From above derivations, we can propose the following optimization problem:

\[\begin{align*} \text{minimize} \quad & n \ln s + \ln | \textbf{C}_{\lambda} | + \frac{1}{s}\varepsilon^\top \textbf{C}_{\lambda}^{-1}\varepsilon \\ \text{subject to} \quad & \textbf{C}_{\lambda} = \lambda\Omega + (1 - \lambda)\textbf{W}\\ \quad & \beta = (\textbf{X}^\top\textbf{C}_{\lambda}^{-1}\textbf{X})^{-1}\textbf{X}^\top\textbf{C}_{\lambda}^{-1}\textbf{y}\\ \quad & \varepsilon = \textbf{Y} - \textbf{X}\beta\\ \quad & s = \frac{1}{n}\varepsilon^\top \textbf{C}_{\lambda}^{-1}\varepsilon \\ \quad & \lambda \geq 0\\ \quad & \lambda \leq 1\\ \end{align*}\]

where $\lambda$ is the unique decision variable.

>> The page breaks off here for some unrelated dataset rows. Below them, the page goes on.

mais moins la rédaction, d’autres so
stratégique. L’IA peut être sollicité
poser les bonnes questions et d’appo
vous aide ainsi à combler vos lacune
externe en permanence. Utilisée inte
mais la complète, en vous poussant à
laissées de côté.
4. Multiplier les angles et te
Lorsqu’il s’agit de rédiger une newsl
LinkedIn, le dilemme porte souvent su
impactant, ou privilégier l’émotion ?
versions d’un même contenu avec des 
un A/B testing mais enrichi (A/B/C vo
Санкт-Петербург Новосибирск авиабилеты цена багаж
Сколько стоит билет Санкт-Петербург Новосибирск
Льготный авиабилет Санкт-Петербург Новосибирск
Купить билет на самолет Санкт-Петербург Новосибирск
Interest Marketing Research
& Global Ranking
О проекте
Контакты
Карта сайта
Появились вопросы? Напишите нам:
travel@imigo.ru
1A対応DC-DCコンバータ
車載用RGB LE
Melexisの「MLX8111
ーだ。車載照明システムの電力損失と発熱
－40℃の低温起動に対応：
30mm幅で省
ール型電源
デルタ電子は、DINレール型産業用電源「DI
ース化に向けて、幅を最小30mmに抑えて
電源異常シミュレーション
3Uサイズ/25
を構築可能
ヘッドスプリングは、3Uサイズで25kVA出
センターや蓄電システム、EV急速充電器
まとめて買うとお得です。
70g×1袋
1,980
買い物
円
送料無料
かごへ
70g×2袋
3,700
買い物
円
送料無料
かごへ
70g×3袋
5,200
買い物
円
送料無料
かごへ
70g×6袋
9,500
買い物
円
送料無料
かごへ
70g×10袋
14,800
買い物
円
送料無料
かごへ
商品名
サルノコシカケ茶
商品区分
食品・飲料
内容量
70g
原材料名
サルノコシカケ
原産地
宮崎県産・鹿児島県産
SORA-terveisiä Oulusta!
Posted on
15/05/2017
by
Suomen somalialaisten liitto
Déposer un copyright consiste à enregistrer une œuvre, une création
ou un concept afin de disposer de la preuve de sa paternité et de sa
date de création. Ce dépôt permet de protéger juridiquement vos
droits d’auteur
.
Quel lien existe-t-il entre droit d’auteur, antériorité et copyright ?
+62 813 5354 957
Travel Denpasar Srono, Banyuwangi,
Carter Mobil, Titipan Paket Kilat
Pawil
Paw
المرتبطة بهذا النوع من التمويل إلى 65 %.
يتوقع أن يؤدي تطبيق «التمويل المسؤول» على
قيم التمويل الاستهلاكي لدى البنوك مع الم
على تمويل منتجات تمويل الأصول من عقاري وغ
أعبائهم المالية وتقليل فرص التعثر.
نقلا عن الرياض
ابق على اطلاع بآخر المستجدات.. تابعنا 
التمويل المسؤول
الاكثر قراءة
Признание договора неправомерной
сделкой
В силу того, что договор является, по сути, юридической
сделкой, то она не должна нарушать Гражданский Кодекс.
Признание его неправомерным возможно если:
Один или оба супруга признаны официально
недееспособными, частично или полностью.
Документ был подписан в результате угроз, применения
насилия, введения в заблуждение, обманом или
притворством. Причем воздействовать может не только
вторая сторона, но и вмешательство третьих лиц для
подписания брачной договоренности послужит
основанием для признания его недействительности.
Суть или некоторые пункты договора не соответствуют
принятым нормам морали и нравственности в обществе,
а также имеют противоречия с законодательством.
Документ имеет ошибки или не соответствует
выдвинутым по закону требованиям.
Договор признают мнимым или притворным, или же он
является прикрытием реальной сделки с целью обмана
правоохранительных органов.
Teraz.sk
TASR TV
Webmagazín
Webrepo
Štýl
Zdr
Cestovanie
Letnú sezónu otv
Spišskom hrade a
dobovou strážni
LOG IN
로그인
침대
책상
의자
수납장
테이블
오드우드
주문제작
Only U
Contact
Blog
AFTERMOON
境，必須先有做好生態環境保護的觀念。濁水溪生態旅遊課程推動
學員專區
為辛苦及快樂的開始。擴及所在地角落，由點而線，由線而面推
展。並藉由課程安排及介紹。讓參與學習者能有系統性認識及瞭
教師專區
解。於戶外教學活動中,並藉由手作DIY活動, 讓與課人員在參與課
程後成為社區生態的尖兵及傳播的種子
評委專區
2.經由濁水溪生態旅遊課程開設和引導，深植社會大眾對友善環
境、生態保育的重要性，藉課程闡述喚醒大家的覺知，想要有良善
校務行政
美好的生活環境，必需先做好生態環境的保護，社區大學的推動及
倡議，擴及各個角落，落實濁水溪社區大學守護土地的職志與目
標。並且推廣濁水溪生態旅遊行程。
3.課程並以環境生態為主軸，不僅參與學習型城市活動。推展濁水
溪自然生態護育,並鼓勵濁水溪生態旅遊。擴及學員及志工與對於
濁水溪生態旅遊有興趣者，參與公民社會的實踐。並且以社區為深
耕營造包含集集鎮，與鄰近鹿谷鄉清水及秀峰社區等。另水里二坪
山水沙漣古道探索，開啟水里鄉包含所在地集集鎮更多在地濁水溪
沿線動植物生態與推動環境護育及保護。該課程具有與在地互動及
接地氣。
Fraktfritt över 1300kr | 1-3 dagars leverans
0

Here is a set of functions to optimize the above problem:

from scipy.optimize import minimize
import numpy as np

def objective_function(X, y, Sigma, lambda_val):
    W = np.diag( np.diag(Sigma) )
    C = lambda_val * Sigma + (1 - lambda_val) * W

    C_inv = np.linalg.inv(C)
    beta  = np.linalg.inv(X.T @ C_inv @ X) @ (X.T @ C_inv @ y)
    e = y - X @ beta 
    s = (1/n)*e.T @ C_inv @ e

    objective = n*np.log(s) + np.log(np.linalg.det(C)) + (1/s)*e.T@ C_inv @e
    return objective.astype(np.float64)[0][0]

def optimize_problem(X, y, Sigma):
    n, p = X.shape
    X = np.hstack((np.ones((n, 1)), X))

    # Define the bounds for lambda
    bounds = [(0, 1)]

    # Initial guess for lambda 
    initial_lambda = np.random.uniform(0, 1)

    # Define the optimization problem
    fnc = lambda lambda_val: objective_function(X, y, Sigma, lambda_val)
    result = minimize(fnc, x0 = initial_lambda, bounds=bounds, method='SLSQP')

    return result

Testing in two trees:

np.random.seed(123)
n = 5
# tree 1
C1 = np.array([[7,0,0,0,0],
               [0,7,6,4,4],
               [0,6,7,4,4],
               [0,4,4,7,6],
               [0,4,4,6,7]])
X1 = np.random.multivariate_normal(mean = [0]*n, cov = C1, size = 2).T
y1 = np.random.multivariate_normal(mean = [0]*n, cov = C1, size = 1).T
print(optimize_problem(X1, y1, C1).x[0]) # 1.0

# tree 2
C2 = np.array([[7, 0, 0, 0, 0],
               [0, 7, 1,.5,.5],
               [0, 1, 7,.5,.5],
               [0,.5,.5, 7, 1],
               [0,.5,.5, 1, 7]])
X2 = np.random.multivariate_normal(mean = [0]*n, cov = C2, size = 2).T
y2 = np.random.multivariate_normal(mean = [0]*n, cov = C2, size = 1).T
print(optimize_problem(X2, y2, C2).x[0]) # 0.0

References

  • Garamszegi, L. Z. (Ed.). (2014). Modern phylogenetic comparative methods and their application in evolutionary biology: concepts and practice. Springer.

  • Housworth, E. A., Martins, E. P., & Lynch, M. (2004). The phylogenetic mixed model. The American Naturalist, 163(1), 84-96.

  • Lynch, M. (1991). Methods for the analysis of comparative data in evolutionary biology. Evolution, 45(5), 1065-1080.

  • Felsenstein, J. (1985). Phylogenies and the comparative method. The American Naturalist, 125(1), 1-15.